§ **Text passage**:
Here are some suggested organisations that offer expert advice on SN.
Got results from dd MRI scan :-((11 Posts)
I'm not quite sure what I'm asking but think I just need someone to tell me she's going to be ok.
DD who's 14 months old has delayed development. She's only been sitting unaided for 1 month. She can't roll, crawl, pull herself up or stand. We have been seeing a physio since 6 month old as well as portage (since jan) she's doing well but it obviously very behind other children the same age. Today we went to see a new consultant and he showed us the MRI scan results that she had done the other week. He pointed out that there is a bit of damage to her brain but as he doesn't have the full report yet he doesn't know what they have put the damage down as. I've been paranoid and upset ever since DH just keeps going "it could be worse" which yes it could I know that and I know there are a lot of people worse of but it doesn't stop me feeling awful. Doc said it could of been caused during the labour (I have a bad back and pushed for a c section but was told to stop being stupid and give birth normally I did but was induced and the labour lasted forever and I couldn't push too hard as my back was killing with every push she was dragged out with forceps in the end had to have breaths and was rushed to neonatal unit where she had phumonia, phew sorry lots of information there!)
Anyway I do jabber on a lot.
Has anyone been through this? Does brain damage mean she's going to struggle her whole life? The consultant said that it will be impossible to tell as every child develops differently but I guess it doesn't stop me being scared for the future. I love her so much and she's an amazing beautiful and clever little girl she can say lots of words is always jabbering on (like me) and tends to laugh at herself quite a lot. She is happy to just sit there and play with balls and stacking cups. I know I should enjoy her as she is and I do but I'm petrified about the future. Am I just being stupid? I am also feeling guilty that our claim for DLA was approved.

§ **Input data**:
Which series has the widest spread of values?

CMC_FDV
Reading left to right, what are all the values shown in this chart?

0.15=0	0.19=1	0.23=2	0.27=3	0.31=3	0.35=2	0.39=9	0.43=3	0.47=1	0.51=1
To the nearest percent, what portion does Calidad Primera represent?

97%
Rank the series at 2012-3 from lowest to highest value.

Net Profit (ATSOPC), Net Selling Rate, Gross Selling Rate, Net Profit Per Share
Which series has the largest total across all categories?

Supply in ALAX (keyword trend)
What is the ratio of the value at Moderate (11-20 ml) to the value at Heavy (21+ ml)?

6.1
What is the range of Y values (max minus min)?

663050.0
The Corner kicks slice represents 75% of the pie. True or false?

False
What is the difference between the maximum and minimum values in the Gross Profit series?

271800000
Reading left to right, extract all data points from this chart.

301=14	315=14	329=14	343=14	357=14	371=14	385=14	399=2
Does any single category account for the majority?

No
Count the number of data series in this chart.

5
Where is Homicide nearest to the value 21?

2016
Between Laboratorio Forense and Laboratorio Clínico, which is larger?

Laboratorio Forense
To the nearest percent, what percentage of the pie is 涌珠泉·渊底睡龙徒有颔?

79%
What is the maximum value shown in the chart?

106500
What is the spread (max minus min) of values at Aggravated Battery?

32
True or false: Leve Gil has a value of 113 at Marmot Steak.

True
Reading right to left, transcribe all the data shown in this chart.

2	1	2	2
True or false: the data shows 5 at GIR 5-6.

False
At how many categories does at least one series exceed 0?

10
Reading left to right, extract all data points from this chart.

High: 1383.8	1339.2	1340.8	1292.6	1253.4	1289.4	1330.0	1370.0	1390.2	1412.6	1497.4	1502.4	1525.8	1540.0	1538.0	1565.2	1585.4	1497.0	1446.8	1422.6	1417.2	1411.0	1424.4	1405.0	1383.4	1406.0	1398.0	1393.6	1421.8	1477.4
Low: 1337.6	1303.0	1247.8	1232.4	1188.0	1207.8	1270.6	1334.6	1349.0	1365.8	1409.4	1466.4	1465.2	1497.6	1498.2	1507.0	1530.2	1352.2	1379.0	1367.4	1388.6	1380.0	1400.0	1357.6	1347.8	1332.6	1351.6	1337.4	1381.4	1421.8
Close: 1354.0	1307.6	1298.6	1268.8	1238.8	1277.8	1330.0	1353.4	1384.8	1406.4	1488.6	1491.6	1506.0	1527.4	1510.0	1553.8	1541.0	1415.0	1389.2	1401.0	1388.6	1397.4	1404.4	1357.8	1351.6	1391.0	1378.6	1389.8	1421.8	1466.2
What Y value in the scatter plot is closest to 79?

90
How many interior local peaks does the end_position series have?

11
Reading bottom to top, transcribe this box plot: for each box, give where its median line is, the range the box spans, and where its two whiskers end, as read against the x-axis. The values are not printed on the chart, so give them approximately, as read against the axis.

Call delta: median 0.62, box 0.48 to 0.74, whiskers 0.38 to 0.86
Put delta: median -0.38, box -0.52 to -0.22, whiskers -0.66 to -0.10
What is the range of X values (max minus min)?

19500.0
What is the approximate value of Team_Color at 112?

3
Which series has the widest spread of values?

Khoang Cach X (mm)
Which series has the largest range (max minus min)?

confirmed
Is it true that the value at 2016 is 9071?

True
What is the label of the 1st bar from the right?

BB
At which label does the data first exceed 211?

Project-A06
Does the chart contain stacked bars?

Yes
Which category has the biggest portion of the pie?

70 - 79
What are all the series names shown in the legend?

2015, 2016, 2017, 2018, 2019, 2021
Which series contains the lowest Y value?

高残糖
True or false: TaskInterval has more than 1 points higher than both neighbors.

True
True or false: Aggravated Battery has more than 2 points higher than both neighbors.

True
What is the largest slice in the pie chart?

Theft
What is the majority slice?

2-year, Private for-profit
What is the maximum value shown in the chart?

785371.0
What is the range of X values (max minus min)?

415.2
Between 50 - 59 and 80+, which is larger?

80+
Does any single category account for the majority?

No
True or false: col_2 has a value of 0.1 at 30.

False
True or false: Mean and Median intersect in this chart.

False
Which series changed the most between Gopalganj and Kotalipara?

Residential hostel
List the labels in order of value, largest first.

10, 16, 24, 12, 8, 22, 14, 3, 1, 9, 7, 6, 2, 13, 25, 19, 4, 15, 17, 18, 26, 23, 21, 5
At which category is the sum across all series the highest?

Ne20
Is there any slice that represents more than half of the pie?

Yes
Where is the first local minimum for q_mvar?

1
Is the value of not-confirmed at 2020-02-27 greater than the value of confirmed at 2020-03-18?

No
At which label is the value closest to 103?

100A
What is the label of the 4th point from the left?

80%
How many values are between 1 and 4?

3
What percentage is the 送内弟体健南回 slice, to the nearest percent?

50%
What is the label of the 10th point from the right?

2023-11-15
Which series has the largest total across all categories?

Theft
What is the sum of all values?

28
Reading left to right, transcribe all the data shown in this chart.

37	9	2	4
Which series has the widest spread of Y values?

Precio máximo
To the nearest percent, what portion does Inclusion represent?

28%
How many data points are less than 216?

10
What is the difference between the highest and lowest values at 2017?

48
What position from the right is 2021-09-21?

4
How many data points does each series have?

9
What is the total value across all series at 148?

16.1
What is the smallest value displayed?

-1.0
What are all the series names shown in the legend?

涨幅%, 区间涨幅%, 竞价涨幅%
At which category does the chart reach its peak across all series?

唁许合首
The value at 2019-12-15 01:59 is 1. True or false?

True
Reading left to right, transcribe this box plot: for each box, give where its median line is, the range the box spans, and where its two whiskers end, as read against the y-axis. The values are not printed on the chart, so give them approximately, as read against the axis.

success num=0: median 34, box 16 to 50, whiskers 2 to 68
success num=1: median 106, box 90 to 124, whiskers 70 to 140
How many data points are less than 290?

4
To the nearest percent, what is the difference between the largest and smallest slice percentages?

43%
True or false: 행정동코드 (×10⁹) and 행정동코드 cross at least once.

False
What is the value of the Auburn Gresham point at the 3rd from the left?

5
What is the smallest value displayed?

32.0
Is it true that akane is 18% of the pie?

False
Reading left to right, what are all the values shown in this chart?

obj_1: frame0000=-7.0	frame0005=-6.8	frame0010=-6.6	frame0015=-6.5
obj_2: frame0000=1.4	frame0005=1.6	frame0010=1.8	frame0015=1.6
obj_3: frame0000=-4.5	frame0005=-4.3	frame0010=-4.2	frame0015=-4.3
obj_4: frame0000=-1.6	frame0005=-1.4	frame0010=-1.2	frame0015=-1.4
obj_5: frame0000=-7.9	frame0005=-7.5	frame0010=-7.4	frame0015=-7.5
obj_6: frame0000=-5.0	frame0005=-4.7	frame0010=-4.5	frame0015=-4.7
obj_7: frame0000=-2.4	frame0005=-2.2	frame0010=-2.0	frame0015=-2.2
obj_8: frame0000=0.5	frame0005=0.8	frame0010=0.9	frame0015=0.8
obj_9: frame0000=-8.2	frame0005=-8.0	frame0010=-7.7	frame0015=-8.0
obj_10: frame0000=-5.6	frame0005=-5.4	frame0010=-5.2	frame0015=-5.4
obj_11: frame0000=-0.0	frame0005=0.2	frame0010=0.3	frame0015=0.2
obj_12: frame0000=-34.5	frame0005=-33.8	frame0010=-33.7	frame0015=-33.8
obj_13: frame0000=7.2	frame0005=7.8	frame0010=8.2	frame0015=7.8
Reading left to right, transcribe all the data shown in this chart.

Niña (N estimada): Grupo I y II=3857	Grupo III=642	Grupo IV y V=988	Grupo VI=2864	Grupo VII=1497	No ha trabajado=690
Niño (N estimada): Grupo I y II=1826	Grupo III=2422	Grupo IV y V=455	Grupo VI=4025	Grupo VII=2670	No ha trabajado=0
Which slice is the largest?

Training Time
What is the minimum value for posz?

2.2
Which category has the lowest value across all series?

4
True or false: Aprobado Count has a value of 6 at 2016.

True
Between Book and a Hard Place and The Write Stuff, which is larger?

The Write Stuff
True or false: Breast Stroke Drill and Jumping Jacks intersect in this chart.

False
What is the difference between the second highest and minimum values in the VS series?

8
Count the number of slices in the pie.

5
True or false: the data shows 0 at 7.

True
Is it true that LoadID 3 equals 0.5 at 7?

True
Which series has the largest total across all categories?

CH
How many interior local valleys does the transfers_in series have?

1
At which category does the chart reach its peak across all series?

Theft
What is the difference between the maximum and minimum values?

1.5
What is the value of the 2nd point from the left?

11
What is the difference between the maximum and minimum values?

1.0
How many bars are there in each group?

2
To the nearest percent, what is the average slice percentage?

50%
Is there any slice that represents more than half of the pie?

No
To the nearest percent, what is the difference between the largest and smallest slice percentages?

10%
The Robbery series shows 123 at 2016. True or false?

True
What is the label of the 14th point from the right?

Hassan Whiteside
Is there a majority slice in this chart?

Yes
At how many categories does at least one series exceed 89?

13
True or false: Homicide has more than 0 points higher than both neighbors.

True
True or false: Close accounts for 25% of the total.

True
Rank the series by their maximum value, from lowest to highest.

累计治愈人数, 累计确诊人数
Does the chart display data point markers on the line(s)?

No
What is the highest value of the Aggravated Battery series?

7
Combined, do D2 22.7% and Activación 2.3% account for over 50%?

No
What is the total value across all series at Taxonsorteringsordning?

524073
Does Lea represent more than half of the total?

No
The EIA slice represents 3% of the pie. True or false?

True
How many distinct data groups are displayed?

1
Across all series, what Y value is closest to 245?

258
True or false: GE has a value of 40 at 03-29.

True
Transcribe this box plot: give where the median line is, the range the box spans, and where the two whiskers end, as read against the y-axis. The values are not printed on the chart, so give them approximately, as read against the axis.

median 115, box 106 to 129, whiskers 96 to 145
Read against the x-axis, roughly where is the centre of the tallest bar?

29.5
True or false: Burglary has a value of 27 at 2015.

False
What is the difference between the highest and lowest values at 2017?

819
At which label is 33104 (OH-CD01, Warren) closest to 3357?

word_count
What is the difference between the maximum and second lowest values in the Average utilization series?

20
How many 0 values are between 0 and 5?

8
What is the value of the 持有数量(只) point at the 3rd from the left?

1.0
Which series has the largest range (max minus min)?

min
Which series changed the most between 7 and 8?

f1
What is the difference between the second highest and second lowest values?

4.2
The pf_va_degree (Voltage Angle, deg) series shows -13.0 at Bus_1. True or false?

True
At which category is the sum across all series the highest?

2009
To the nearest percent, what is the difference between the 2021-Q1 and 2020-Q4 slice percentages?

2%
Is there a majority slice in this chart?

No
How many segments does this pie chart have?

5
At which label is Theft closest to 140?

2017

§ **Tasks to complete**:
**1.** In the forum post about the toddler's MRI results, how long has the daughter been able to sit unaided?
**2.** Carry on the forum post about the toddler's MRI results, picking up after its final sentence.
The material plays no part in what comes next.

§ **Answers for the exercise**:
**1.** One month.

**2.**
Sorry for the post and hope it was ok to post it
Bumping this for you.
I have no advice, but it sounds as though your gorgeous girl has much more language than ds has and he's 19 months.
Ds had a similarly tricky start in life - decided breathing was overrated, had poor tone and ended up in ICU after a couple of fits. he was diagnosed mild encephalopathy.
I was terrified at what the future might hold and spent the first few weeks of his life in tears. I posted on here in the very early days and got lots of support - as I did before his first consultant appointment at 3 mo.
The consensus then seemed to be that some degree of brain damage does not necessarily mean that your child is going to struggle with everything. I was also told that physio was key so it sounds as though you're doing everything to support her.
I'm sure more useful people than me will be a long in a minute though!
Too early to say. Though the problems you've said relate to various gross motor issues, the chatting and playing sound promising.
Dc can have shocking MRIs and brilliant function, or be severely disabled with a normal or near-normal scan. And don't feel guilty about the DLA. Put it away in case you need to hire people to fight for her education later.
Thank you for replying. The doctor did mention about children having bad scans and no problems etc I guess it all depends on how she manages. We have set up an account for the DLA and are saving the money in their. Do we have to tell them about the brain damage or not? It says we have to tell them about any change but is this a change? She's our first and I have no idea about bringing a child up let alone one with special needs x
It's not a change to care needs, so save it for the renewal.
They're mainly interested in cures or deteriorations really (and only if that is going to change your band up or down low-middle-high)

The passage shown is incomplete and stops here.